▶ **YOUR GOAL**
Could you restate word for word every line from the one containing "11: (61, 309)" to the end of the data below, pictures excluded?

[Stored data entries]
________________

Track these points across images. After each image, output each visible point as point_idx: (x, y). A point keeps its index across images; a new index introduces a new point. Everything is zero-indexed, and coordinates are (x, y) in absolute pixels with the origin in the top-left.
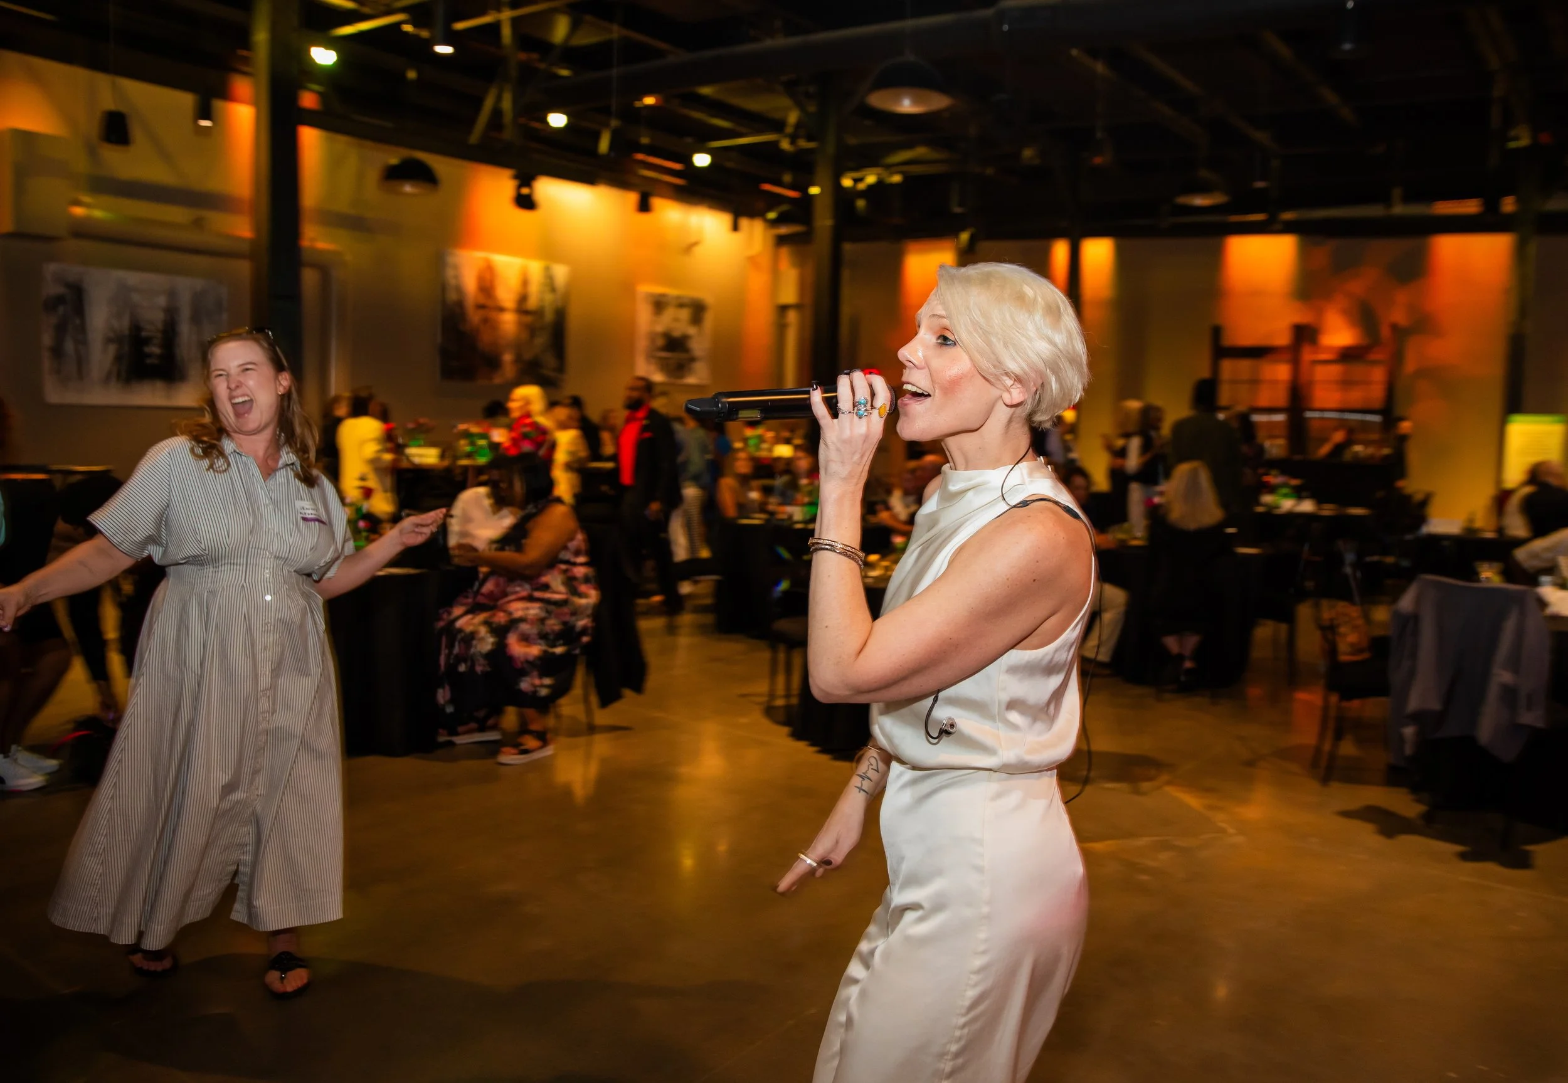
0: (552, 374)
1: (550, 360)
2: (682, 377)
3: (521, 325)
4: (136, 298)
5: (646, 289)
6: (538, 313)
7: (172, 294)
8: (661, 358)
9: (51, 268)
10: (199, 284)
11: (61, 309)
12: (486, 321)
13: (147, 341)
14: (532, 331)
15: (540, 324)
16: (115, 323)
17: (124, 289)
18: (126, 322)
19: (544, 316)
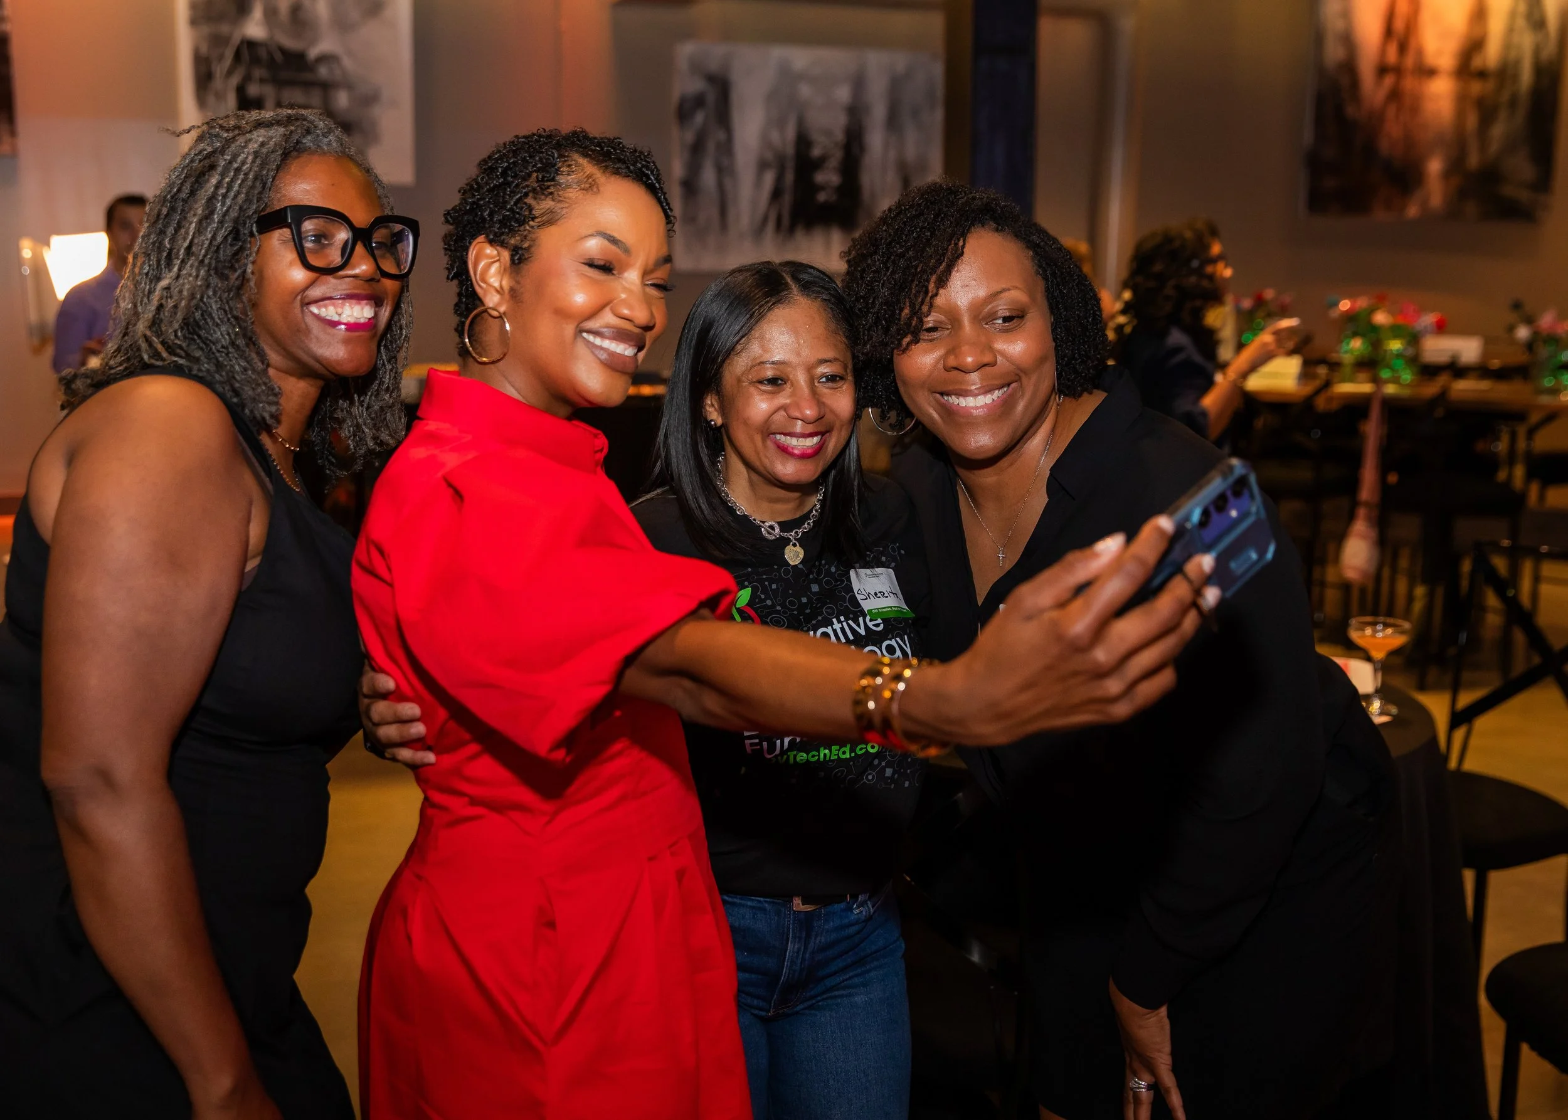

________________

▶ **ANSWER**
11: (61, 309)
12: (486, 321)
13: (147, 341)
14: (532, 331)
15: (540, 324)
16: (115, 323)
17: (124, 289)
18: (126, 322)
19: (544, 316)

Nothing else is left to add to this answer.